_Supplied entries_.
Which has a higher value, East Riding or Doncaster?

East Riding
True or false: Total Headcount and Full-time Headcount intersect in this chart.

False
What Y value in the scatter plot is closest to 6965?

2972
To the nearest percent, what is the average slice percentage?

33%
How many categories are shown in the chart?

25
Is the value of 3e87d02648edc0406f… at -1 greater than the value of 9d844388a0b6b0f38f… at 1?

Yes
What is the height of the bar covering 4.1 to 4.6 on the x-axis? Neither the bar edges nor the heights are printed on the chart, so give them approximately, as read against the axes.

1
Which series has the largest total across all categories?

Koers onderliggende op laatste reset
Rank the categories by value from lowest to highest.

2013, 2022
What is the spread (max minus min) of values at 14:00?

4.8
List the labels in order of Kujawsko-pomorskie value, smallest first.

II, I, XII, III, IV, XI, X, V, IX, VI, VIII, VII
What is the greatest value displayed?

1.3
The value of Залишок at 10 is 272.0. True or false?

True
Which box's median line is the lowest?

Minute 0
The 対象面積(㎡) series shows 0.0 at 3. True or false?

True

_Work to complete_.
Copy every row above verbatim, keeping the original order, wording, and blank lines.

_Answer for this exercise_.
Which has a higher value, East Riding or Doncaster?

East Riding
True or false: Total Headcount and Full-time Headcount intersect in this chart.

False
What Y value in the scatter plot is closest to 6965?

2972
To the nearest percent, what is the average slice percentage?

33%
How many categories are shown in the chart?

25
Is the value of 3e87d02648edc0406f… at -1 greater than the value of 9d844388a0b6b0f38f… at 1?

Yes
What is the height of the bar covering 4.1 to 4.6 on the x-axis? Neither the bar edges nor the heights are printed on the chart, so give them approximately, as read against the axes.

1
Which series has the largest total across all categories?

Koers onderliggende op laatste reset
Rank the categories by value from lowest to highest.

2013, 2022
What is the spread (max minus min) of values at 14:00?

4.8
List the labels in order of Kujawsko-pomorskie value, smallest first.

II, I, XII, III, IV, XI, X, V, IX, VI, VIII, VII
What is the greatest value displayed?

1.3
The value of Залишок at 10 is 272.0. True or false?

True
Which box's median line is the lowest?

Minute 0
The 対象面積(㎡) series shows 0.0 at 3. True or false?

True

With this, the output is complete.